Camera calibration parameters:

******

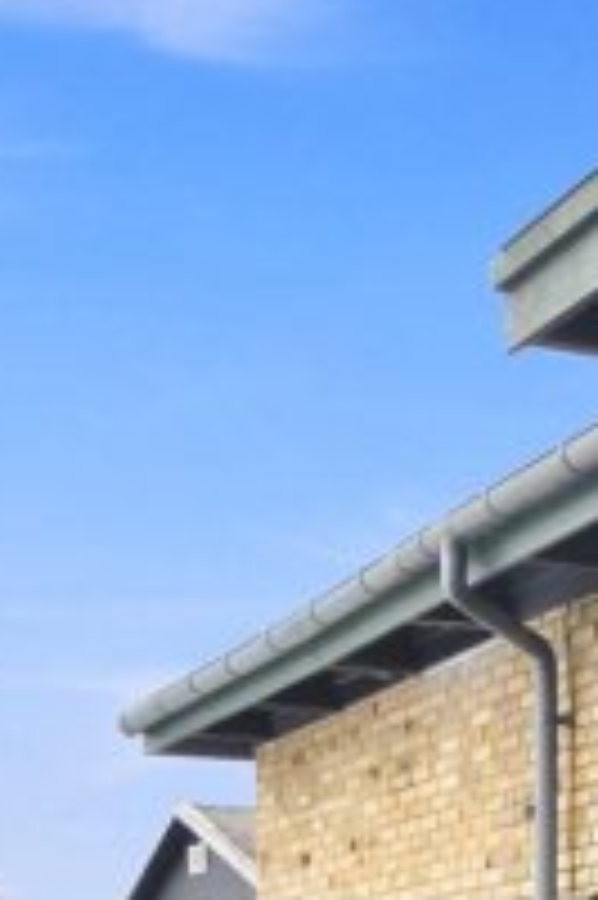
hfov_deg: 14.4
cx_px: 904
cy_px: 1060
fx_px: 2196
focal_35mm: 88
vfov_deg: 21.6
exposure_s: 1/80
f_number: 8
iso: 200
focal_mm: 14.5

******

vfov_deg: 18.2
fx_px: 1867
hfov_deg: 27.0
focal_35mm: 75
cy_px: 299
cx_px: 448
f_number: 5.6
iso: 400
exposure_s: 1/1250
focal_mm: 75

******

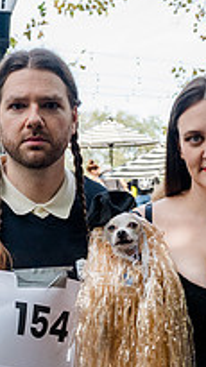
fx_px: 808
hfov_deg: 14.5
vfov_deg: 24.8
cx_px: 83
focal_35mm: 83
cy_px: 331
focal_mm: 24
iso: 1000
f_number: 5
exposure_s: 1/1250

******

Job item = Look above for the line holding "fx_px: 1867". Print it and every line after it, exactly, through the line holding "focal_mm: 75".

Result of this task =
fx_px: 1867
hfov_deg: 27.0
focal_35mm: 75
cy_px: 299
cx_px: 448
f_number: 5.6
iso: 400
exposure_s: 1/1250
focal_mm: 75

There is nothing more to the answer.